-------- GIVEN RECORDS --------
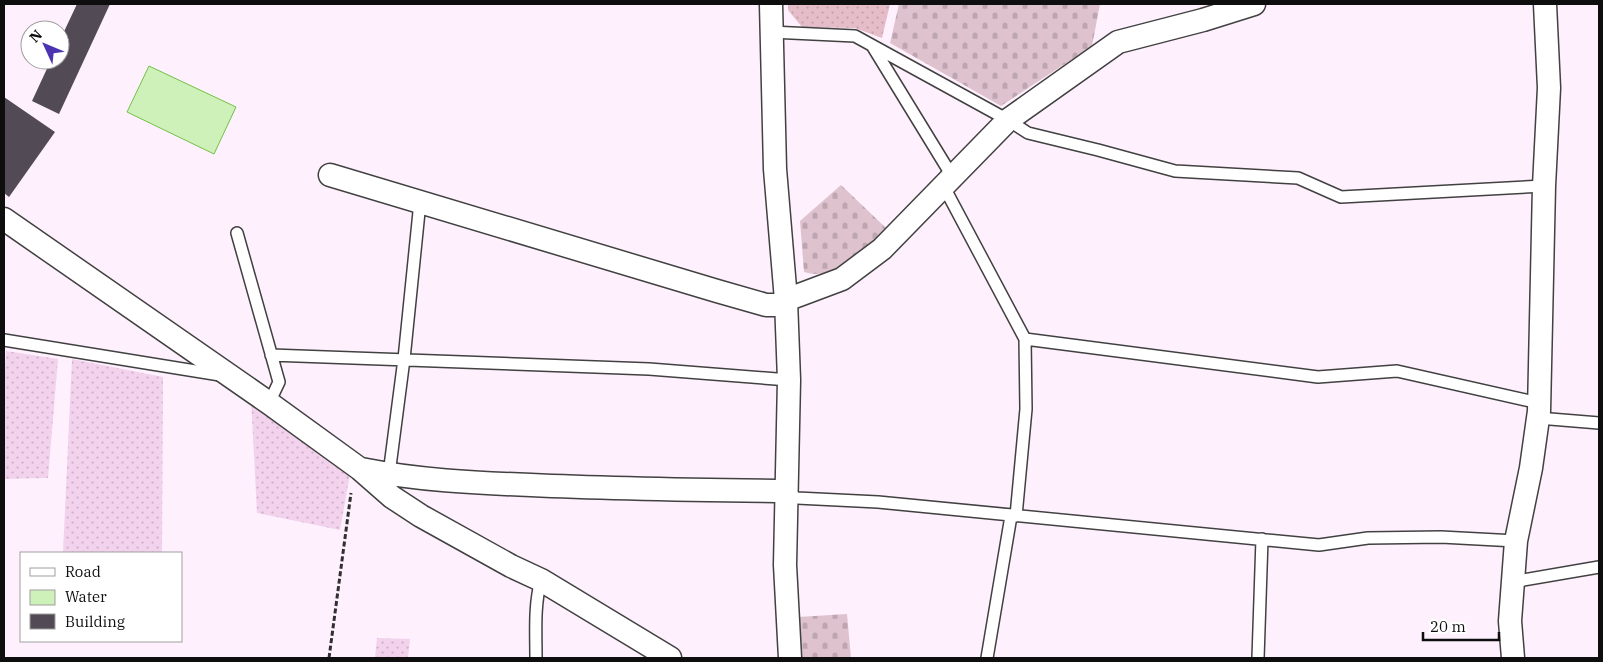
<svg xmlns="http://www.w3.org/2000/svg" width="1603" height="662" viewBox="0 0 1603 662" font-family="'IBM Plex Serif',serif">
	<defs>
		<pattern id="farmland-dots" width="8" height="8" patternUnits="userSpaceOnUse" patternTransform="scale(1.25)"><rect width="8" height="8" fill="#f2d2ec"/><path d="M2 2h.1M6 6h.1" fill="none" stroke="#ceb3c9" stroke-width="1.8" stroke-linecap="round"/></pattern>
		<pattern id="cemetery-stones" width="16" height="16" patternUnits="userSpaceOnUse" patternTransform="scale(1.25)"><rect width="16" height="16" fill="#dec3ce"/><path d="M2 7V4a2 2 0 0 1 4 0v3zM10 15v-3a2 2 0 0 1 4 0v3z" fill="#bda6b0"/></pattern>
		<pattern id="park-dots" width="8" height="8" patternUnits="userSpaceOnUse" patternTransform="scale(1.25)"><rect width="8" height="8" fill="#e5bdc8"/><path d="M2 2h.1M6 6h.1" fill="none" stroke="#c3a1ab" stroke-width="1.8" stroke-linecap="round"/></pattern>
	</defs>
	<rect width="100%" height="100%" fill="#fef0fd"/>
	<path fill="url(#farmland-dots)" d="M6,351L58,359L48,478L4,479V388Z
		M72,359L163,377L162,553H63Z
		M251,398L351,468L340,530L257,513Z
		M377,638L410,639L408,658H375Z"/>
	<path fill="url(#cemetery-stones)" d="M899,4H1100L1092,46L1001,106L890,43Z
		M841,185L887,229C865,250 837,282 804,272L800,221Z
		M847,614L851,658H801L798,617Z"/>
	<path fill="url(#park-dots)" d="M788,4H890L882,38L855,28L802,27L788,10Z"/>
	<path fill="#cef0b9" stroke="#72c147" d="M149,66L236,107L214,154L127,112Z"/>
	<path fill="#524b55" d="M77,4H110L59,114L32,101L51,60H60V40Z
		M4,97L55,132L9,197L4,193Z"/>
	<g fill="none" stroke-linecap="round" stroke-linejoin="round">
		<g stroke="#414141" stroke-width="14">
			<path id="service" d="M771,32L855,36L1008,120L1028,133L1098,150L1175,171L1298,178L1341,197L1544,186
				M873,47L952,176
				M943,185L1025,339L1318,377L1397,371L1539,403
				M237,233L279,382L269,403
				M4,340L220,375
				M271,355L649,369L789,380
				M1538,418L1599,423
				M389,474L404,359L420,202
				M786,493L797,498L878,502L1319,545L1368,538L1441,537L1516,541
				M1016,516L1026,409L1025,339
				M1512,582L1599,567
				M536,658C536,632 534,605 541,580
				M987,658L1011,516
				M1258,658L1262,539"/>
		</g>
		<g stroke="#414141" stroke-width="25">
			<path id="minor" d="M771,4L775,169L786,300L789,380L785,565L790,658
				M330,175L717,291L766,305H786
				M4,219L269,403L360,469L392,497L421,516L511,566L541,580L670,658
				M786,300L842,279L882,249L1008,120L1118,42L1203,20L1254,4
				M361,469C417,480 474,483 531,485C613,489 696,490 778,491L786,493
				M1513,658L1510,621L1516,541L1531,468L1539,411L1544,186L1549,88L1545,4"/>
		</g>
		<path stroke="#303030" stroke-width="3" stroke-dasharray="5 2.5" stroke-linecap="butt" d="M329,658L351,493"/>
		<use href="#service" stroke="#fff" stroke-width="11"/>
		<use href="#minor" stroke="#fff" stroke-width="22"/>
	</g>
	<rect width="1603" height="662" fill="none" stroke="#0e0e0e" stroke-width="10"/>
	<rect x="20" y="552" width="162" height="90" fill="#ffffff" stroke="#9f9f9f"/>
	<rect x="30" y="568" width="25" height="8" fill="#ffffff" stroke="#9f9f9f"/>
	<text x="65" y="577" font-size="15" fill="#0e0e0e">Road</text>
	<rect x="30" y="590" width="25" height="15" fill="#cef0b9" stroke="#9f9f9f"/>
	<text x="65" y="602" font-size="15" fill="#0e0e0e">Water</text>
	<rect x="30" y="614" width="25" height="15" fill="#524b55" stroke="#9f9f9f"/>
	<text x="65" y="627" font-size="15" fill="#0e0e0e">Building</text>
	<g transform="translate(45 45) rotate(314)"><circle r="24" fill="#ffffff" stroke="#9f9f9f"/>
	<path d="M0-4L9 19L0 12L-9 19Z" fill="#4c33b1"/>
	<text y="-8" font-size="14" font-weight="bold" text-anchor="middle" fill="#0e0e0e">N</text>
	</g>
	<path d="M1423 632v8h76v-8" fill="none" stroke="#0e0e0e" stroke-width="2.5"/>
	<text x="1430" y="632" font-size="15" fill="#0e0e0e" stroke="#ffffff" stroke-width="4" paint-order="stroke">20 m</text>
</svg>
--------
— EXERCISE PROMPT —
Reproduce the lines above exactly, image-free.

— REPLY TO THE TASK —
<svg xmlns="http://www.w3.org/2000/svg" width="1603" height="662" viewBox="0 0 1603 662" font-family="'IBM Plex Serif',serif">
	<defs>
		<pattern id="farmland-dots" width="8" height="8" patternUnits="userSpaceOnUse" patternTransform="scale(1.25)"><rect width="8" height="8" fill="#f2d2ec"/><path d="M2 2h.1M6 6h.1" fill="none" stroke="#ceb3c9" stroke-width="1.8" stroke-linecap="round"/></pattern>
		<pattern id="cemetery-stones" width="16" height="16" patternUnits="userSpaceOnUse" patternTransform="scale(1.25)"><rect width="16" height="16" fill="#dec3ce"/><path d="M2 7V4a2 2 0 0 1 4 0v3zM10 15v-3a2 2 0 0 1 4 0v3z" fill="#bda6b0"/></pattern>
		<pattern id="park-dots" width="8" height="8" patternUnits="userSpaceOnUse" patternTransform="scale(1.25)"><rect width="8" height="8" fill="#e5bdc8"/><path d="M2 2h.1M6 6h.1" fill="none" stroke="#c3a1ab" stroke-width="1.8" stroke-linecap="round"/></pattern>
	</defs>
	<rect width="100%" height="100%" fill="#fef0fd"/>
	<path fill="url(#farmland-dots)" d="M6,351L58,359L48,478L4,479V388Z
		M72,359L163,377L162,553H63Z
		M251,398L351,468L340,530L257,513Z
		M377,638L410,639L408,658H375Z"/>
	<path fill="url(#cemetery-stones)" d="M899,4H1100L1092,46L1001,106L890,43Z
		M841,185L887,229C865,250 837,282 804,272L800,221Z
		M847,614L851,658H801L798,617Z"/>
	<path fill="url(#park-dots)" d="M788,4H890L882,38L855,28L802,27L788,10Z"/>
	<path fill="#cef0b9" stroke="#72c147" d="M149,66L236,107L214,154L127,112Z"/>
	<path fill="#524b55" d="M77,4H110L59,114L32,101L51,60H60V40Z
		M4,97L55,132L9,197L4,193Z"/>
	<g fill="none" stroke-linecap="round" stroke-linejoin="round">
		<g stroke="#414141" stroke-width="14">
			<path id="service" d="M771,32L855,36L1008,120L1028,133L1098,150L1175,171L1298,178L1341,197L1544,186
				M873,47L952,176
				M943,185L1025,339L1318,377L1397,371L1539,403
				M237,233L279,382L269,403
				M4,340L220,375
				M271,355L649,369L789,380
				M1538,418L1599,423
				M389,474L404,359L420,202
				M786,493L797,498L878,502L1319,545L1368,538L1441,537L1516,541
				M1016,516L1026,409L1025,339
				M1512,582L1599,567
				M536,658C536,632 534,605 541,580
				M987,658L1011,516
				M1258,658L1262,539"/>
		</g>
		<g stroke="#414141" stroke-width="25">
			<path id="minor" d="M771,4L775,169L786,300L789,380L785,565L790,658
				M330,175L717,291L766,305H786
				M4,219L269,403L360,469L392,497L421,516L511,566L541,580L670,658
				M786,300L842,279L882,249L1008,120L1118,42L1203,20L1254,4
				M361,469C417,480 474,483 531,485C613,489 696,490 778,491L786,493
				M1513,658L1510,621L1516,541L1531,468L1539,411L1544,186L1549,88L1545,4"/>
		</g>
		<path stroke="#303030" stroke-width="3" stroke-dasharray="5 2.5" stroke-linecap="butt" d="M329,658L351,493"/>
		<use href="#service" stroke="#fff" stroke-width="11"/>
		<use href="#minor" stroke="#fff" stroke-width="22"/>
	</g>
	<rect width="1603" height="662" fill="none" stroke="#0e0e0e" stroke-width="10"/>
	<rect x="20" y="552" width="162" height="90" fill="#ffffff" stroke="#9f9f9f"/>
	<rect x="30" y="568" width="25" height="8" fill="#ffffff" stroke="#9f9f9f"/>
	<text x="65" y="577" font-size="15" fill="#0e0e0e">Road</text>
	<rect x="30" y="590" width="25" height="15" fill="#cef0b9" stroke="#9f9f9f"/>
	<text x="65" y="602" font-size="15" fill="#0e0e0e">Water</text>
	<rect x="30" y="614" width="25" height="15" fill="#524b55" stroke="#9f9f9f"/>
	<text x="65" y="627" font-size="15" fill="#0e0e0e">Building</text>
	<g transform="translate(45 45) rotate(314)"><circle r="24" fill="#ffffff" stroke="#9f9f9f"/>
	<path d="M0-4L9 19L0 12L-9 19Z" fill="#4c33b1"/>
	<text y="-8" font-size="14" font-weight="bold" text-anchor="middle" fill="#0e0e0e">N</text>
	</g>
	<path d="M1423 632v8h76v-8" fill="none" stroke="#0e0e0e" stroke-width="2.5"/>
	<text x="1430" y="632" font-size="15" fill="#0e0e0e" stroke="#ffffff" stroke-width="4" paint-order="stroke">20 m</text>
</svg>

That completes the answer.